_Dataset_:
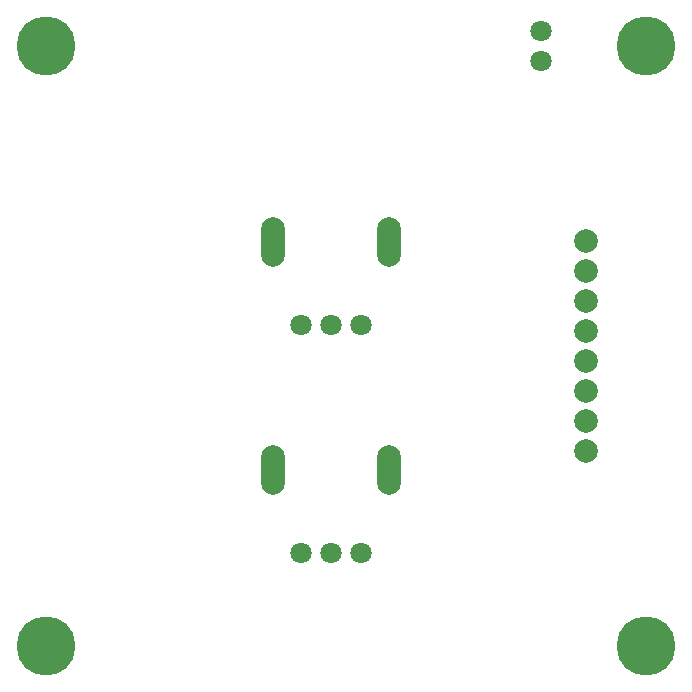
<source format=gbl>
G04 Layer: BottomLayer*
G04 EasyEDA v6.5.22, 2022-12-26 15:03:30*
G04 20e87ce0830a48a89b1795290e5d5ea8,5a6b42c53f6a479593ecc07194224c93,10*
G04 Gerber Generator version 0.2*
G04 Scale: 100 percent, Rotated: No, Reflected: No *
G04 Dimensions in millimeters *
G04 leading zeros omitted , absolute positions ,4 integer and 5 decimal *
%FSLAX45Y45*%
%MOMM*%

%ADD10C,1.8001*%
%ADD11O,1.9999959999999999X4.19989*%
%ADD12C,5.0000*%
%ADD13C,1.8000*%
%ADD14C,2.0000*%

%LPD*%
D10*
G01*
X2543987Y3098800D03*
G01*
X2794000Y3098800D03*
G01*
X3043986Y3098800D03*
D11*
G01*
X2303983Y3798798D03*
G01*
X3283991Y3798798D03*
D10*
G01*
X2543987Y1168400D03*
G01*
X2794000Y1168400D03*
G01*
X3043986Y1168400D03*
D11*
G01*
X2303983Y1868398D03*
G01*
X3283991Y1868398D03*
D12*
G01*
X381000Y5461000D03*
G01*
X5461000Y5461000D03*
G01*
X5461000Y381000D03*
G01*
X381000Y381000D03*
D13*
G01*
X4572000Y5588000D03*
G01*
X4572000Y5334000D03*
D14*
G01*
X4956581Y3807205D03*
G01*
X4956581Y3553205D03*
G01*
X4956581Y3299205D03*
G01*
X4956581Y3045205D03*
G01*
X4956581Y2791205D03*
G01*
X4956581Y2537205D03*
G01*
X4956581Y2283205D03*
G01*
X4956581Y2029205D03*
M02*

</source>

_What you will do_: Everything from the line containing "X5461000Y381000D03*" through the end of the entries above should be retyped exactly, and nothing else.

_Task solution_:
X5461000Y381000D03*
G01*
X381000Y381000D03*
D13*
G01*
X4572000Y5588000D03*
G01*
X4572000Y5334000D03*
D14*
G01*
X4956581Y3807205D03*
G01*
X4956581Y3553205D03*
G01*
X4956581Y3299205D03*
G01*
X4956581Y3045205D03*
G01*
X4956581Y2791205D03*
G01*
X4956581Y2537205D03*
G01*
X4956581Y2283205D03*
G01*
X4956581Y2029205D03*
M02*

</source>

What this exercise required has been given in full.